1. A method for increasing carbon dioxide storage capacity through high-multiplication carbon injection, characterized in that, Includes the following steps: S10: Obtain natural core samples of the target reservoir, ensuring that the core lithology and mineral composition are similar; S20: Determine the pore volume, porosity, and microscopic SEM images of the core before displacement; S30: Simulates the process of bound water formation in the reservoir and the process of oil formation in the reservoir; S40: Perform high-expansion CO2 displacement, record pressure, flow rate, injected PV number, produced oil, gas and water volume, and determine core SEM images and core physical properties under different set PV numbers; S50: Based on the rate of change of pore volume, porosity, and porosity of cores injected with different PV numbers, the degree of change in reservoir porosity after high-multiple CO2 injection is quantitatively assessed and visualized.

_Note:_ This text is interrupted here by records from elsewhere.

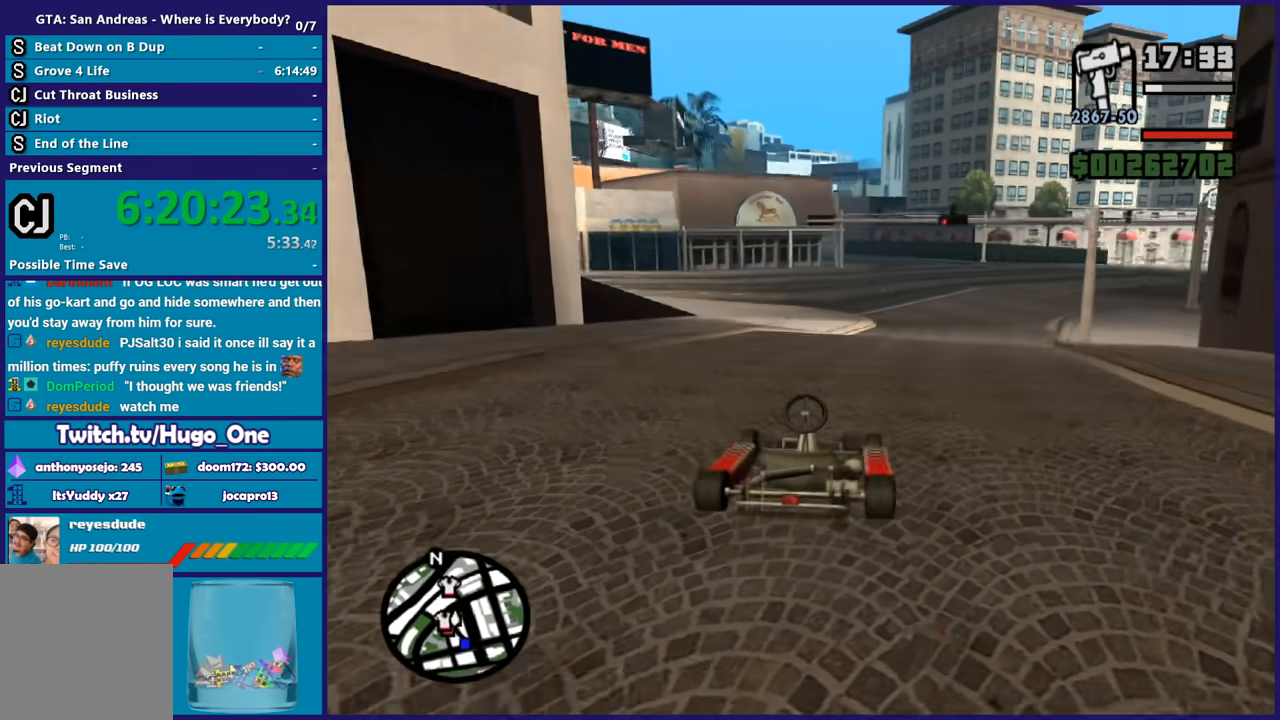
{"buttons": ["R2"], "left_stick": "center", "right_stick": "down-right", "button_events": []}
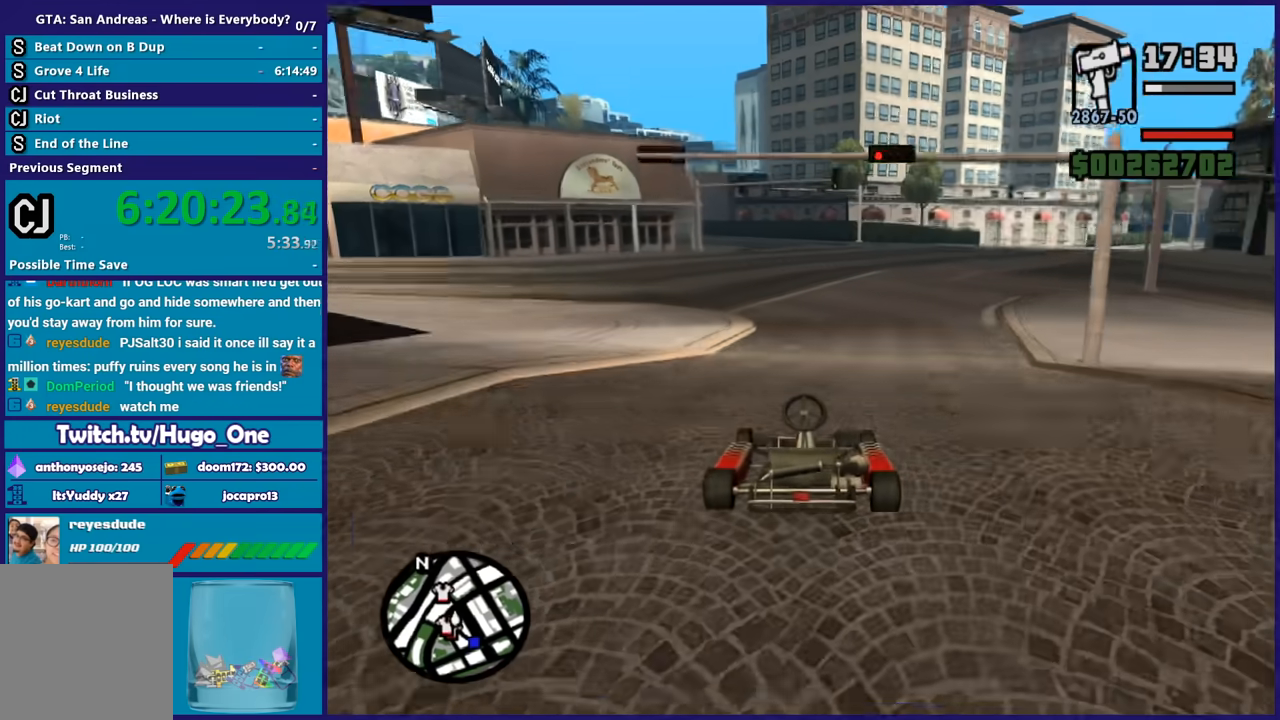
{"buttons": [], "left_stick": "center", "right_stick": "right", "button_events": [[400, "R2", "up"]]}
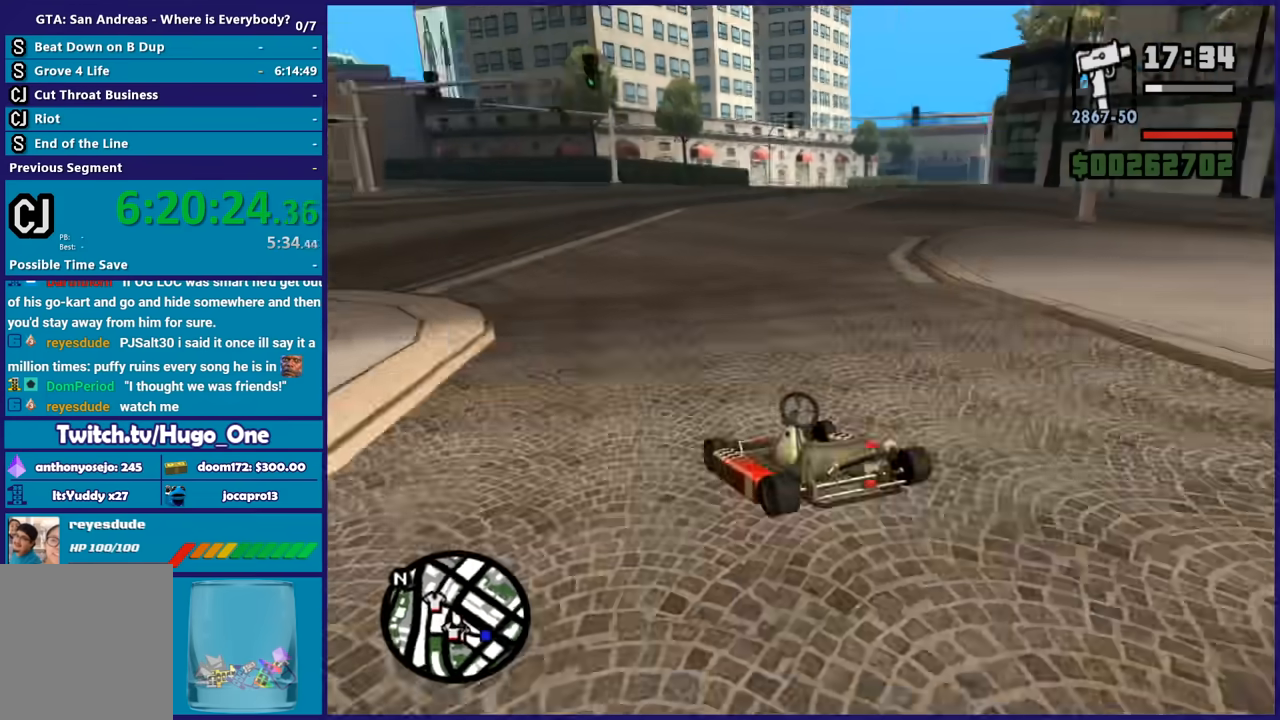
{"buttons": ["L2"], "left_stick": "center", "right_stick": "right", "button_events": [[367, "L2", "down"]]}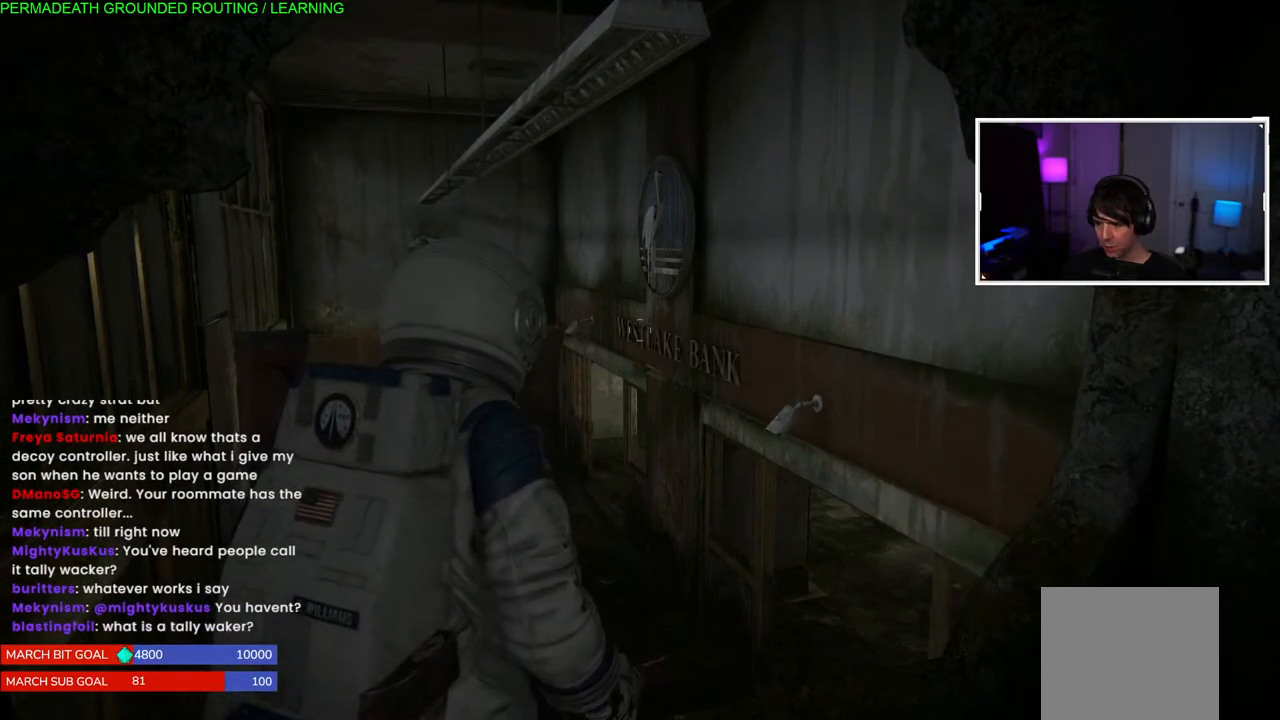
Gameplay with a controller (PlayStation layout); each line is a JSON object with the inputs held at the frame after it (dt_ms = milliseconds from this image to that frame). "events" lists button and stick changes between this image and that frame as [ms after this image, input, new state], when the widget could be followed in between.
{"dt_ms": 1000, "buttons": [], "left_stick": "up-left", "right_stick": "down"}
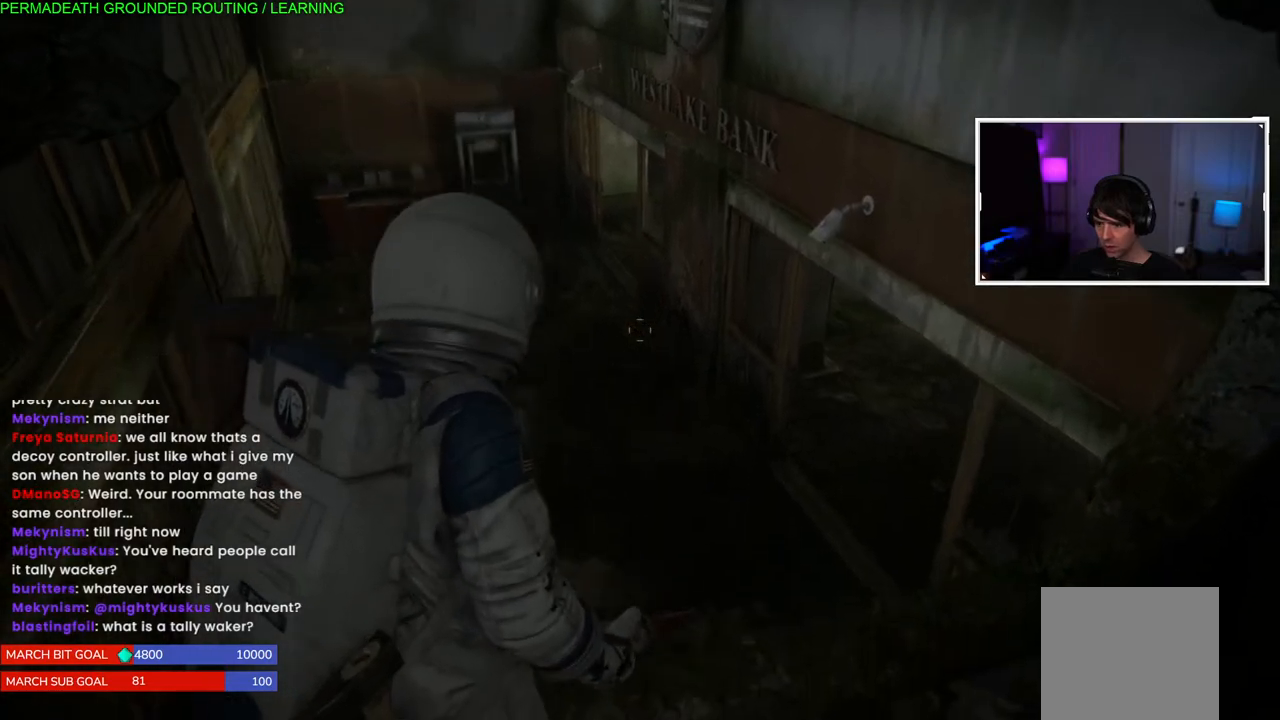
{"dt_ms": 500, "buttons": [], "left_stick": "up-left", "right_stick": "center", "events": [[167, "right_stick", "center"]]}
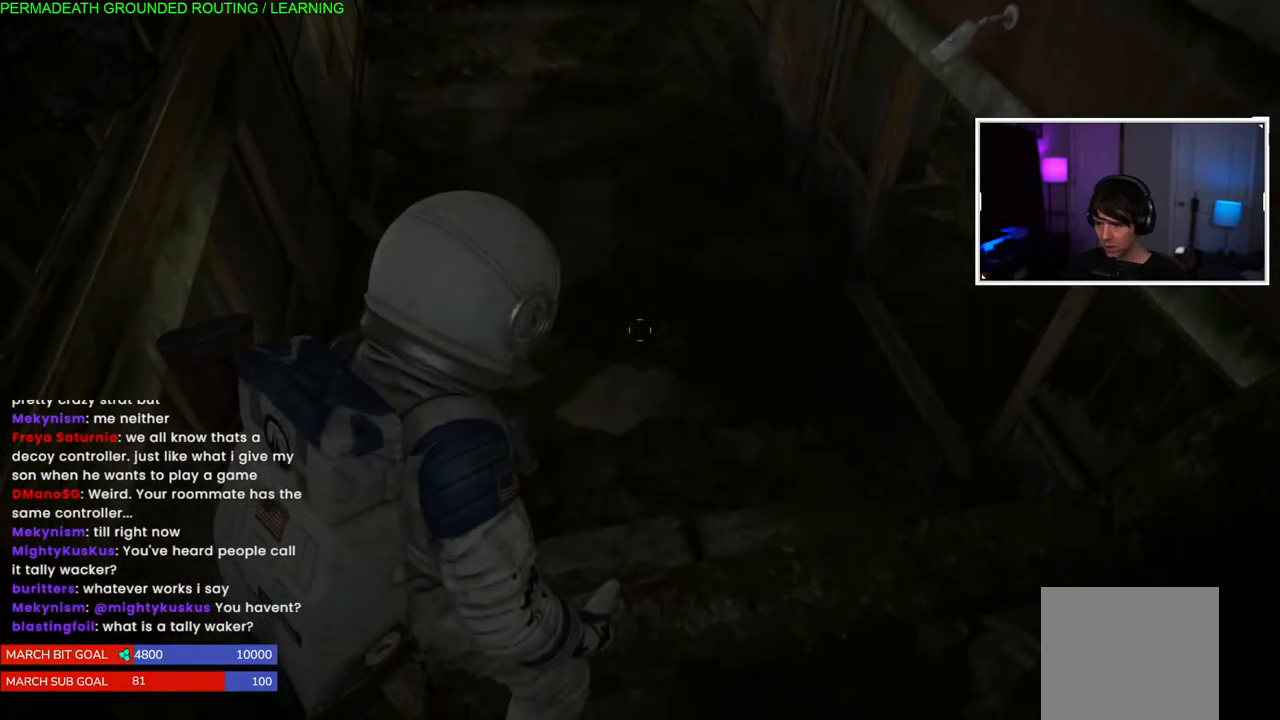
{"dt_ms": 500, "buttons": [], "left_stick": "center", "right_stick": "center", "events": [[233, "right_stick", "up"], [350, "left_stick", "center"], [433, "right_stick", "center"]]}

S60: Calculate the theoretical and actual carbon dioxide storage capacity of the core after different PV numbers are injected, and clarify the relationship between high carbon injection ratio and reservoir carbon burial capacity.

2. The method according to claim 1, characterized in that, In step S10, artificial three-layer / multi-layer heterogeneous artificial rock cores can be used to simulate actual heterogeneous strata.

3. The method according to claim 1, characterized in that, Step S20 includes step S201: cutting the rock core into several parts and measuring the pore volume and pore volume of each rock core section.

4. The method according to claim 1, characterized in that, Step S20 further includes step S202: using cold field emission SEM to observe the microscopic SEM image of the core segment before displacement.

5. The method according to claim 1, characterized in that, Step S30 includes step S301: compounding formation water, placing the spliced ​​core in a core holder, saturating the core with formation water after vacuuming, and simulating the process of establishing bound water in the reservoir.

6. The method according to claim 1, characterized in that, Step S30 further includes step S302: compounding formation oil, injecting saturated oil into the core until no more water is produced at the outlet, simulating the formation of reservoir oil, determining the original oil saturation of the core, and aging the core in a holder for more than 36 hours.

7. The method according to claim 1, characterized in that, Step S40 specifically involves: performing high-expansion CO2 displacement under specified experimental conditions, recording the pressure, flow rate, injected PV number, and produced oil, gas, and water volume at both ends; whenever the injected volume reaches the specified PV number, taking out a section of core for cold field emission SEM scanning and measuring the pore volume and porosity; then, continuing to inject CO2 into the remaining core to the next specified PV number, and taking out another section of core for SEM scanning and measuring the pore volume and porosity, continuing this step until the specified PV number is reached.

8. The method according to claim 1, characterized in that, Methods for calculating theoretical carbon dioxide reserves: Among them, M CO2 —The actual amount of carbon dioxide buried; ρ CO2 —The density of carbon dioxide; RF – Recovery rate of carbon dioxide flooding; OOIP – Original crude oil reserves; Cog – the solubility of carbon dioxide in crude oil; Cwg—Solubility of carbon dioxide in formation water; So—oil saturation; Sw – Water saturation; Vφ — pore volume; Bo—Crude oil volume coefficient; Before BT – before the CO2 breakthrough; After BT—CO2 breakthrough.

9. The method according to claim 1, characterized in that, Method for calculating the actual amount of carbon dioxide buried: M CO2 =ρ CO2 ·(V 注入 -V 采出 ) (Formula 2) Where M CO2 —The actual amount of carbon dioxide buried; ρ CO2 —The density of carbon dioxide; V 注入 —Record the amount of carbon dioxide injected; V 采出 —Record the amount of carbon dioxide extracted.

10. The method according to claim 7, characterized in that, The maximum number of PVs in the specified PV count is greater than 2.0 PVs.